Film Review: Wrecker (2015)

SYNOPSIS:

Best friends Emily and Lesley go on a road trip to the desert. When Emily decides to get off the highway and take a “short cut,” they become the target of a relentless and psychotic trucker who forces them to play a deadly game of cat and mouse.

REVIEW:

Wrecker is another generic evil trucker film, with the villain chasing people down an endless desert highway. This story has been done so many times in so many ways, and it can either get really creepy or really ridiculous. Emily (Anna Hutchison) and her friend Leslie (Andrea Whitburn) are taking a wild road trip while tossing back beers and talking about men, when they encounter an ominous wrecker towing a car. The windows of the wrecker are dark and a pentagram and an upside down cross are hanging from the rearview mirror. I thought the wrecker would have looked much more threatening with some kind of demonic hood ornament, because apparently the driver is a satanic mechanic.
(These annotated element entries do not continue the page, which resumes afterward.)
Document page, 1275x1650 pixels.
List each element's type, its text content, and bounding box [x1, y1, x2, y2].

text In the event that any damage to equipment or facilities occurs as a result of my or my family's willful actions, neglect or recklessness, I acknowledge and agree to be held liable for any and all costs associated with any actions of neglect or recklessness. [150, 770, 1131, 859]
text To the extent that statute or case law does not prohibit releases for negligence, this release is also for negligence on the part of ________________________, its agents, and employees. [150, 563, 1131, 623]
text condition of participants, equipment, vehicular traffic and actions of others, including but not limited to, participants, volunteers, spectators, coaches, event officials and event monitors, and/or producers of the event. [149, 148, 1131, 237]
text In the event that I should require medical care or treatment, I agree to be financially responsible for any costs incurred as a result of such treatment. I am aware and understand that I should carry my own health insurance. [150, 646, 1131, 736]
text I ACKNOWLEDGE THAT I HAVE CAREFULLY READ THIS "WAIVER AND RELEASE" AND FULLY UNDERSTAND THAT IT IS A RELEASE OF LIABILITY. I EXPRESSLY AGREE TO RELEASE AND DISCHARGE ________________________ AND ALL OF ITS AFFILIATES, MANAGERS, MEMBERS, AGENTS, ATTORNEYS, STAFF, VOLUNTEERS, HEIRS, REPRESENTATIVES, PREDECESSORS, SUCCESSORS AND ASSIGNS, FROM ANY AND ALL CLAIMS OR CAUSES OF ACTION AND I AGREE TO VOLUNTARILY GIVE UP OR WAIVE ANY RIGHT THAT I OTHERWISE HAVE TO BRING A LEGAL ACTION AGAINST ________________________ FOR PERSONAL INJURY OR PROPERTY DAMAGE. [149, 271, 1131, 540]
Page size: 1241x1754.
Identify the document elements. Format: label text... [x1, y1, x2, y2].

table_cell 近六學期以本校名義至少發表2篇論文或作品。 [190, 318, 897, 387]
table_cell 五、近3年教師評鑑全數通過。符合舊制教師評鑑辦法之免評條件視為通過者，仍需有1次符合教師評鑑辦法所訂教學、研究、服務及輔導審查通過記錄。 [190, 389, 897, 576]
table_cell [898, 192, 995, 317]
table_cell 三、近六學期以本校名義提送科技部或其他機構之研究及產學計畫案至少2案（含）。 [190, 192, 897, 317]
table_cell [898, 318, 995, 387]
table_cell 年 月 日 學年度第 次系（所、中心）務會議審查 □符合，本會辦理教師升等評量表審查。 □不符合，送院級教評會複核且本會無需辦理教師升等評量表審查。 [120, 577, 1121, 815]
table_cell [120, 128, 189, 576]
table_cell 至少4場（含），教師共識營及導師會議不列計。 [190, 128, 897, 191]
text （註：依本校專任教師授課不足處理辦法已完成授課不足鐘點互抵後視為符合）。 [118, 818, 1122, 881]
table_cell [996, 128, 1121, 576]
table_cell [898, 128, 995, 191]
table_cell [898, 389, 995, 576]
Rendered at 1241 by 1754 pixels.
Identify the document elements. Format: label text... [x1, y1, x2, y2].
After a really long road chase between the women and the wrecker, all they see are his boots, so of course they spend a lot of time checking out what kind of shoes every man they see are wearing. I was desperately wanting something truly terrifying to happen, but the road chase and boot checks just went on and on for what seemed like forever. Anna Hutchison did a really good job acting terrified, and the film was edited really well. Emily is driving a really nice red mustang and the movie felt like a car commercial because it was just endless driving down a highway.

Emily and Leslie end up with a flat tire from the road chase and when Emily gets out to check out the tire, she falls and hits her head and passes out. When she wakes up Leslie is gone. Insert yet another road chase with the wrecker as Emily is convinced the wrecker driver took Leslie, but he was nice enough to change her tire while she was passed out. I honestly felt frustrated with this movie because there was so much potential to do more than one road chase after another. Anna Hutchison was the best part of the film. Her reactions were solid and believable. And again, the editing was extremely well done. I kept thinking of films like Joyride and The Hitcher, which I loved, but this film just never delivered like those films did. Was the driver just some crazy serial killer or was he a supernatural entity? I also love Jeepers Creepers, another film with a super creepy character chasing people in an old decrepit truck. Wrecker was just one really long car chase with very few scares and it just left me wanting more and comparing it to other similar films that actually had a plot.

Even though the women had no cell phone signal out in the middle of nowhere, a police car finally shows up, and unfortunately that didn’t end well for the police officer. Emily continues to chase the wrecker trying to find Leslie, until she runs him off the road and the wrecker is barely hanging off the edge of a cliff. I really wanted to get a glimpse of the driver, and was hoping he would be some guy in a long black trench coat, or even the Babadook himself would jump out of the wrecker, but no such luck. The wrecker just sat there, half off the cliff and half on the road, while Emily continues to freak out for a ridiculously long time. She finally discovers what happened to Leslie, but you kind of have to use your imagination, because nothing is shown. In fact the only blood in this film was when Emily hit her head when she fell.

It was just Emily versus an unseen tow truck driver and when it finally seems like Emily wins the game they’ve been playing throughout the film, the ending left it open for a sequel. After an hour and twenty-three minutes of nothing but driving through the desert, I hope there isn’t a sequel. I know Anna Hutchison from a few Lifetime movies and also Cabin in the Woods, and she’s not a bad actress. She managed to carry this film all by herself and that was the most impressive thing about it.

2 out of 5 Skulls

One comment

  1. Patricia C Hubbard

    Hmmm, seems to me I saw this movie back in 1971. It was called “Duel” then and Stephen Spielberg directed it. Dennis Weaver was the star. WHAT THE HECK IS THIS??!!!